## Exercise materials:
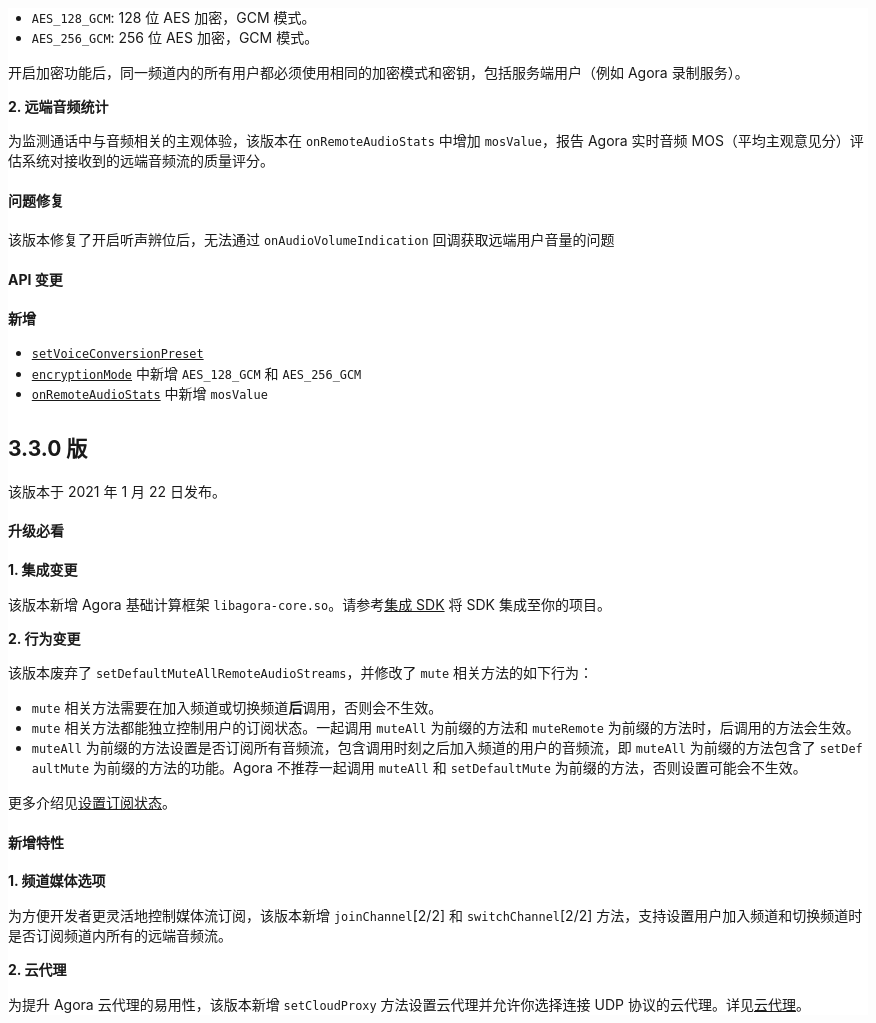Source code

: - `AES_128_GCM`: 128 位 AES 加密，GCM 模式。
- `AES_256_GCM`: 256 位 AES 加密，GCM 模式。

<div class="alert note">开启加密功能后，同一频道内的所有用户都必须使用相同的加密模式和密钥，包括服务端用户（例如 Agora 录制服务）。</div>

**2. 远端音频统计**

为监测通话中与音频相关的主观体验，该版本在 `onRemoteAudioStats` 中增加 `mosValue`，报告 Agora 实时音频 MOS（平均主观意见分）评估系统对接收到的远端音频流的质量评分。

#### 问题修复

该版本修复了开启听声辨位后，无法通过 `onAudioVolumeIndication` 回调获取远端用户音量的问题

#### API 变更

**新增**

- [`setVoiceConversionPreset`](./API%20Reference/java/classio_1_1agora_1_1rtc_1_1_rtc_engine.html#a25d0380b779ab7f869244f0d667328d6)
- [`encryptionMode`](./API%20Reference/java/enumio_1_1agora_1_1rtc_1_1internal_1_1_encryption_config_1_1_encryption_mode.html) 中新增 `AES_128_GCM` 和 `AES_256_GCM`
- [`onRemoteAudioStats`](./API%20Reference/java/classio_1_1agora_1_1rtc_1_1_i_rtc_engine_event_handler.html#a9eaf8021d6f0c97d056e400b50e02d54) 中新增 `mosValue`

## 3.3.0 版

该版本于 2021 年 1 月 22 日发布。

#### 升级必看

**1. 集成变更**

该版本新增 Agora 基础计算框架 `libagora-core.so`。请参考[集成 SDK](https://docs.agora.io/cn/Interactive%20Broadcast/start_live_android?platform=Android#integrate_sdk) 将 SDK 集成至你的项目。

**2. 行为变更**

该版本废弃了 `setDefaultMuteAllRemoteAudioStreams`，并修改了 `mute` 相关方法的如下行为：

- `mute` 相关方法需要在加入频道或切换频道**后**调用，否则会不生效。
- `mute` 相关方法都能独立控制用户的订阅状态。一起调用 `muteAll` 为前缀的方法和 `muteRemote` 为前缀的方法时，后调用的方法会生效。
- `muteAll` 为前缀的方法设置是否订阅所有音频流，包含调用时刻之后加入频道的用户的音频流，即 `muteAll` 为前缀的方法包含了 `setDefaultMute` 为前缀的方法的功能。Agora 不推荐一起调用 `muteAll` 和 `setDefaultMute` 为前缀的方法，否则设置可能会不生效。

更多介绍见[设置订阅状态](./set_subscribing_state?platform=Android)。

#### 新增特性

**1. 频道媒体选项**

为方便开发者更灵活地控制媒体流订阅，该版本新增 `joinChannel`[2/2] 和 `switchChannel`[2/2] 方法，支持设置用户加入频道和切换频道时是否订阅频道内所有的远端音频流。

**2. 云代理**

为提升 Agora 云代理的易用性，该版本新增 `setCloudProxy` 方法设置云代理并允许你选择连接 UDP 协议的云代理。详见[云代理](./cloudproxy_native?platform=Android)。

## Exercise details:
Take every entry and repeat it verbatim, minus the pictures.

## Solution below:
Source code

: - `AES_128_GCM`: 128 位 AES 加密，GCM 模式。
- `AES_256_GCM`: 256 位 AES 加密，GCM 模式。

<div class="alert note">开启加密功能后，同一频道内的所有用户都必须使用相同的加密模式和密钥，包括服务端用户（例如 Agora 录制服务）。</div>

**2. 远端音频统计**

为监测通话中与音频相关的主观体验，该版本在 `onRemoteAudioStats` 中增加 `mosValue`，报告 Agora 实时音频 MOS（平均主观意见分）评估系统对接收到的远端音频流的质量评分。

#### 问题修复

该版本修复了开启听声辨位后，无法通过 `onAudioVolumeIndication` 回调获取远端用户音量的问题

#### API 变更

**新增**

- [`setVoiceConversionPreset`](./API%20Reference/java/classio_1_1agora_1_1rtc_1_1_rtc_engine.html#a25d0380b779ab7f869244f0d667328d6)
- [`encryptionMode`](./API%20Reference/java/enumio_1_1agora_1_1rtc_1_1internal_1_1_encryption_config_1_1_encryption_mode.html) 中新增 `AES_128_GCM` 和 `AES_256_GCM`
- [`onRemoteAudioStats`](./API%20Reference/java/classio_1_1agora_1_1rtc_1_1_i_rtc_engine_event_handler.html#a9eaf8021d6f0c97d056e400b50e02d54) 中新增 `mosValue`

## 3.3.0 版

该版本于 2021 年 1 月 22 日发布。

#### 升级必看

**1. 集成变更**

该版本新增 Agora 基础计算框架 `libagora-core.so`。请参考[集成 SDK](https://docs.agora.io/cn/Interactive%20Broadcast/start_live_android?platform=Android#integrate_sdk) 将 SDK 集成至你的项目。

**2. 行为变更**

该版本废弃了 `setDefaultMuteAllRemoteAudioStreams`，并修改了 `mute` 相关方法的如下行为：

- `mute` 相关方法需要在加入频道或切换频道**后**调用，否则会不生效。
- `mute` 相关方法都能独立控制用户的订阅状态。一起调用 `muteAll` 为前缀的方法和 `muteRemote` 为前缀的方法时，后调用的方法会生效。
- `muteAll` 为前缀的方法设置是否订阅所有音频流，包含调用时刻之后加入频道的用户的音频流，即 `muteAll` 为前缀的方法包含了 `setDefaultMute` 为前缀的方法的功能。Agora 不推荐一起调用 `muteAll` 和 `setDefaultMute` 为前缀的方法，否则设置可能会不生效。

更多介绍见[设置订阅状态](./set_subscribing_state?platform=Android)。

#### 新增特性

**1. 频道媒体选项**

为方便开发者更灵活地控制媒体流订阅，该版本新增 `joinChannel`[2/2] 和 `switchChannel`[2/2] 方法，支持设置用户加入频道和切换频道时是否订阅频道内所有的远端音频流。

**2. 云代理**

为提升 Agora 云代理的易用性，该版本新增 `setCloudProxy` 方法设置云代理并允许你选择连接 UDP 协议的云代理。详见[云代理](./cloudproxy_native?platform=Android)。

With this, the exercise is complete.